Tales

How to Make an Entrance

Posted on February 16, 2018

The first time I participated in a D&D campaign was in a 5th edition homebrew. I'd been invited to join by the DM, who was a friend from work. Being new to D&D 5e, my friend had helped me decide upon Cleric, so I ended up making a Half-Elf, Life Domain Cleric of Selune named Alura. I found out after the fact that, prior to me bringing her in, the party hadn't really had much in the way of a healer beyond a Ranger who had a few uses of Cure Wounds.

While creating Alura I was also introduced to a house rule system our DM occasionally used called ‘destiny points.’ It was a system of inspiration-like points used to provide balance in games where the party was small, just in case the encounters he crafted ended up being too difficult. You gained one point each time you leveled up to a maximum of two unspent ones, and you could spend one per combat encounter on any check or attack roll for an instant natural 20.

I was joining a campaign that was already in progress, so Alura was brought in at 5th level—the same level the other characters were at—and given two of these ‘destiny points' off the bat. In essence the DM treated it like I'd gained them as she leveled, but had never spent any, and therefore I was maxed out.

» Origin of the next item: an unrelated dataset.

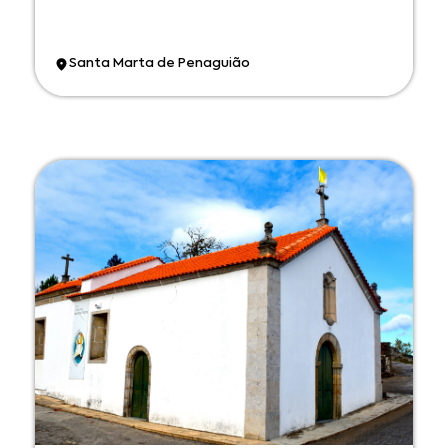
Santa Marta de Penaguião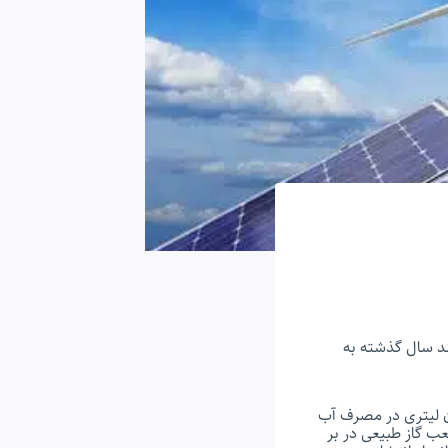
ند سال گذشته به
ژی‌های تجدیدپذیر در اسفندماه ۹۹ نشان‌دهنده صرفه‌جویی ۱۹ میلیون لیتری در مصرف آب
تجدیدپذیر صرفه‌جویی معادل ۲۵ میلیون مترمکعب گاز طبیعی در بر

And so Alura joined the party when they returned to town, having just completed a dungeon the previous session. Shortly thereafter we ended up on a ship engaged in battle with an enemy vessel that had gotten close enough for combatants to cross from one ship to the other. Our Monk attempted to get the jump on our opponents by climbing onto the rigging of our ship, then essentially tightrope-walking onto the rigging of the enemy ship. If I remember correctly, he succeeded in crossing, and dropped down on the enemy from above. But he was thoroughly outnumbered by enemy sailors on the other ship and was left prone with the boss about to go in for his coup de grâce.

I used one destiny point on a Guiding Bolt and aimed at the boss, dealing almost max damage those 8d6 could do and interrupting his coup de grâce. I then used my Channel Divinity: Preserve Life feature on my next turn, dividing the 25 points of healing between the downed Monk and our Ranger (who by that point in the battle was at half his hit points).

In two turns I'd effectively turned the tide of the battle. After that session ended the DM asked the other three players in the party how they felt about adding me as the newest member of the group, and they were all more than happy to have me aboard.

They didn't regret that decision, either. Turns out I'm pretty good at playing a Cleric, as that was only the first of many times Alura saved the groups' collective asses.